GIVEN ENTRIES
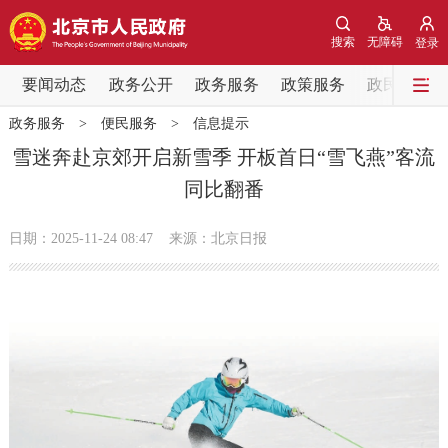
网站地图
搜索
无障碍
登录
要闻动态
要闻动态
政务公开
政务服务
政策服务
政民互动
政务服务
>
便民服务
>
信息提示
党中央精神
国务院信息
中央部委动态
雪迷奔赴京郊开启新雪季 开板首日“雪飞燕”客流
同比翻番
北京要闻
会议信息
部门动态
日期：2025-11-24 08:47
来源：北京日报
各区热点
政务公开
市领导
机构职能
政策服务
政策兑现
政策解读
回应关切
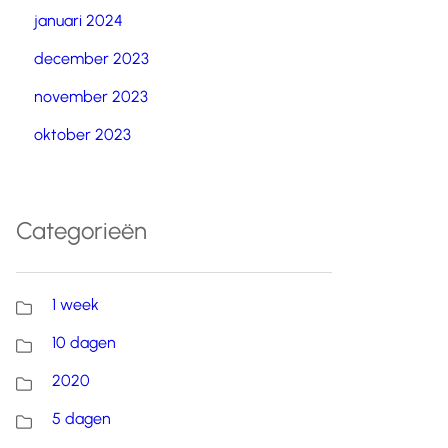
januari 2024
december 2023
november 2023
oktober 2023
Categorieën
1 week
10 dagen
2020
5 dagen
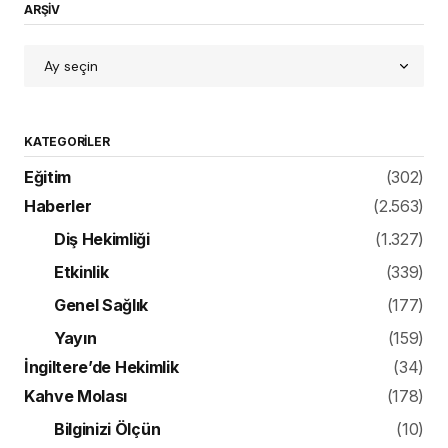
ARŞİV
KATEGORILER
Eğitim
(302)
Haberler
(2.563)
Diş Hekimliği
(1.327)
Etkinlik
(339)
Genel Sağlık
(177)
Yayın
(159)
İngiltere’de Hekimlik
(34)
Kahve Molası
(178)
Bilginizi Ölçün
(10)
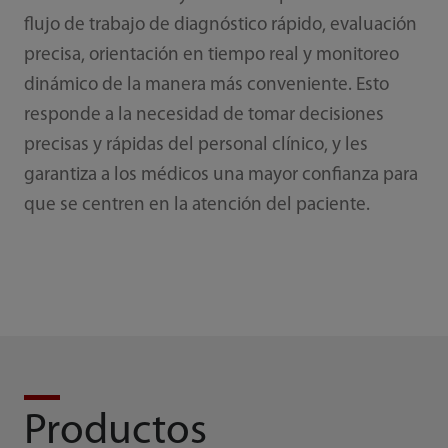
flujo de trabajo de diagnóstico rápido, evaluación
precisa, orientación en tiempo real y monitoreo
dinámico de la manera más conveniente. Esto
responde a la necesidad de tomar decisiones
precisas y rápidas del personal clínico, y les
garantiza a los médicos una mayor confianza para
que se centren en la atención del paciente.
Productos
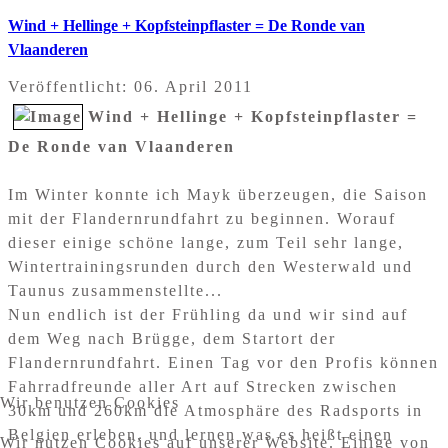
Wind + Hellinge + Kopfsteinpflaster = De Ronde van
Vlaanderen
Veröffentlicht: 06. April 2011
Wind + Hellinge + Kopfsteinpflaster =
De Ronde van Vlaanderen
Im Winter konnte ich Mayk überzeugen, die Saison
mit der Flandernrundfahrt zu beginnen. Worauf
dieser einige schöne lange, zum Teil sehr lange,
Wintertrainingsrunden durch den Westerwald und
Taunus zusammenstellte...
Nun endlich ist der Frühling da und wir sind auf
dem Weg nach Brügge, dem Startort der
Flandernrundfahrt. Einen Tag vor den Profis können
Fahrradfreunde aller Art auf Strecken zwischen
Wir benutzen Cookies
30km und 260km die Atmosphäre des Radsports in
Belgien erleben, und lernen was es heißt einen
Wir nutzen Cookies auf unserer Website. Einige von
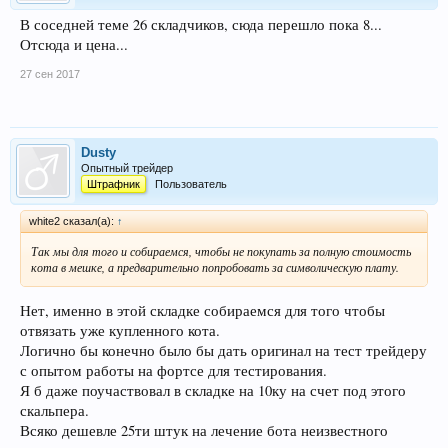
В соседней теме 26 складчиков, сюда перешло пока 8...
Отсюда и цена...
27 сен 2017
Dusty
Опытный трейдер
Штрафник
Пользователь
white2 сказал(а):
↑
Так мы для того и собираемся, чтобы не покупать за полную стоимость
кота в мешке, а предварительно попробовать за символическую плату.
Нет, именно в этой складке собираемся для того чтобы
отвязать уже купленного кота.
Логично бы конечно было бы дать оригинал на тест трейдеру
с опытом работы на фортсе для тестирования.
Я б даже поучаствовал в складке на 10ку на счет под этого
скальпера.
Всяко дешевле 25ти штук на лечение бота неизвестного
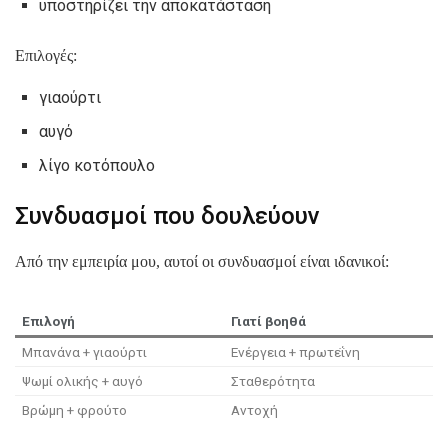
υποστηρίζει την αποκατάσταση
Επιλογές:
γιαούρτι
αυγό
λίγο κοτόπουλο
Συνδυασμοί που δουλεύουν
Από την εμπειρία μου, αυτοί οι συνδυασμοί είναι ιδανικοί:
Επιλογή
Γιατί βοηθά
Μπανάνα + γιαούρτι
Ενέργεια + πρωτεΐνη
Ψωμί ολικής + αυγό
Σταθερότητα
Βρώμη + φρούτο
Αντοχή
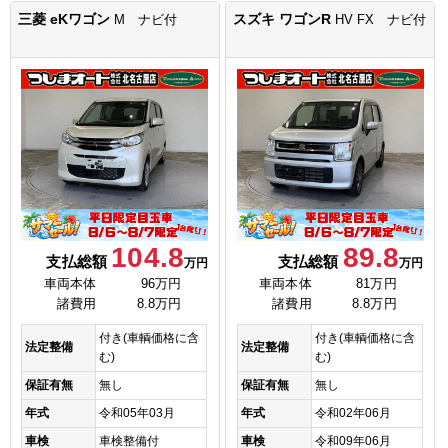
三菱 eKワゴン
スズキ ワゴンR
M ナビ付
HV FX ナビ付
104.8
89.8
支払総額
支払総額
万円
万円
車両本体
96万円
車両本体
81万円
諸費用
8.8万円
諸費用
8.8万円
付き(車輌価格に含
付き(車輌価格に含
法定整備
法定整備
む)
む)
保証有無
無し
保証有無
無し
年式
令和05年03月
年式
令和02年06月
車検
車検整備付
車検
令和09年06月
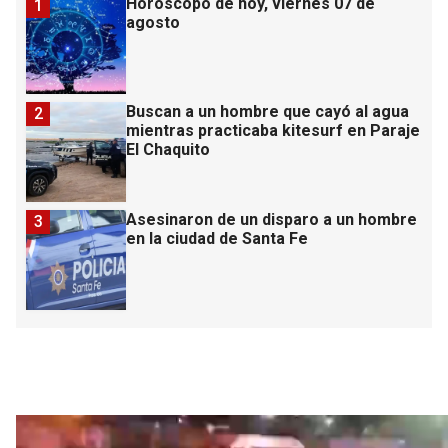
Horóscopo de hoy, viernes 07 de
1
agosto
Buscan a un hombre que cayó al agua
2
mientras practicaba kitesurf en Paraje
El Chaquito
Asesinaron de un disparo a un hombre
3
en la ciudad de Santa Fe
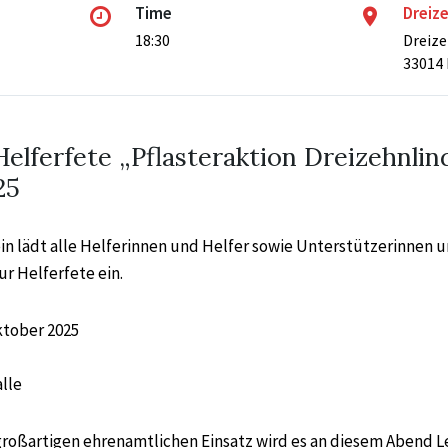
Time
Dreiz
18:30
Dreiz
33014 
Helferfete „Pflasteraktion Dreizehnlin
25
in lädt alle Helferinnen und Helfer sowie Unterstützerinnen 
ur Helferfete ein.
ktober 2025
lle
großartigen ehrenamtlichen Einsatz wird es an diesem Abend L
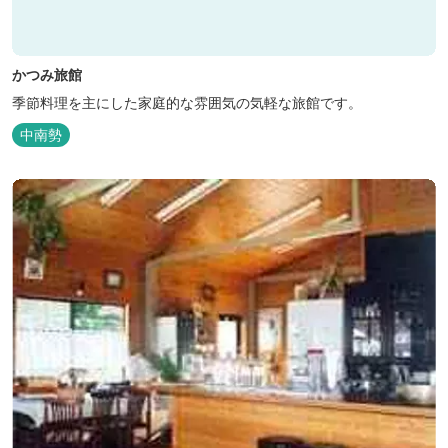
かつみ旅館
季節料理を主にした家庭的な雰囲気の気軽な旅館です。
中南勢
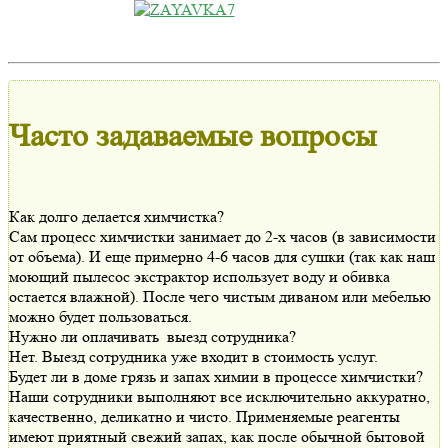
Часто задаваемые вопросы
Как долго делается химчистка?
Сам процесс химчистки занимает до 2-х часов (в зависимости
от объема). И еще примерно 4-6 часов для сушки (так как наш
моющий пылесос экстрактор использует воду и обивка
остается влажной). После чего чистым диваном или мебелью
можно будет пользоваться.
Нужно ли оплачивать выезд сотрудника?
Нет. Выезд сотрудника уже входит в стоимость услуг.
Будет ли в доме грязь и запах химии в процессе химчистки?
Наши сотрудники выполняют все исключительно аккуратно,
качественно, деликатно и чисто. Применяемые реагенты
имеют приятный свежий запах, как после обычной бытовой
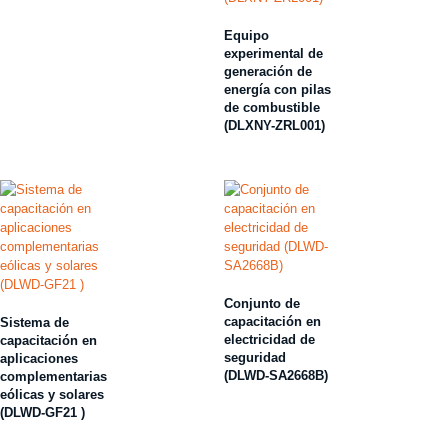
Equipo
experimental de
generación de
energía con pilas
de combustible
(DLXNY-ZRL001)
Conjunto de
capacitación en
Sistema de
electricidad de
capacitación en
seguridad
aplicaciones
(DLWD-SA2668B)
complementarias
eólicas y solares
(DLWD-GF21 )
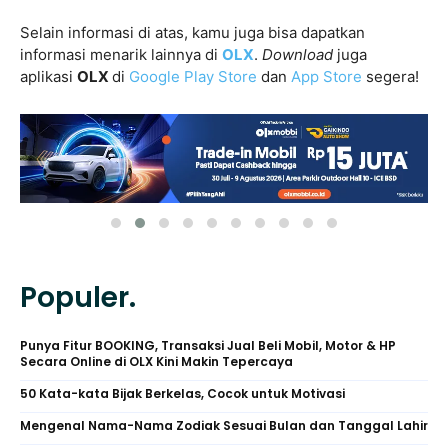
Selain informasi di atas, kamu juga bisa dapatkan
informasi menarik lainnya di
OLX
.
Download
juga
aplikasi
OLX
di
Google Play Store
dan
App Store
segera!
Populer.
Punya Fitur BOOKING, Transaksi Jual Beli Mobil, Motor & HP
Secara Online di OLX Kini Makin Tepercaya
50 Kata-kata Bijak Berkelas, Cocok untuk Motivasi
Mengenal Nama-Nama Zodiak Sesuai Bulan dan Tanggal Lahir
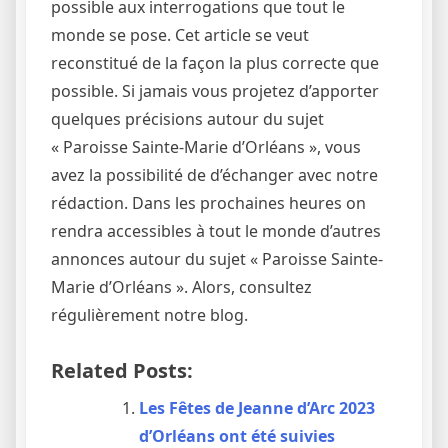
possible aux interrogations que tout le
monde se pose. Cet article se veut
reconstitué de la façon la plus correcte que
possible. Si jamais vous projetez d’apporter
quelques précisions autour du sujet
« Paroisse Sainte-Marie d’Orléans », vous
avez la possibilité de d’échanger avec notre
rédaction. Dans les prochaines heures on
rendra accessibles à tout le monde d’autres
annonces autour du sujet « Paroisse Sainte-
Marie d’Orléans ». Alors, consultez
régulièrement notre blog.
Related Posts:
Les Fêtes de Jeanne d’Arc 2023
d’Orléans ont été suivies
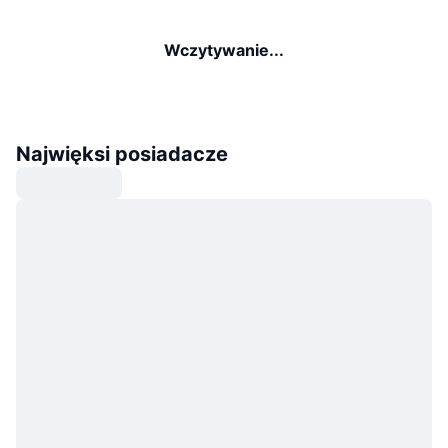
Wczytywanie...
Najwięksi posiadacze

WHAT YOU ARE ASKED TO DO
Where does the word "Marie" occur in the data? Copy every line that has it.

SOLVED PROBLEM
« Paroisse Sainte-Marie d’Orléans », vous
Marie d’Orléans ». Alors, consultez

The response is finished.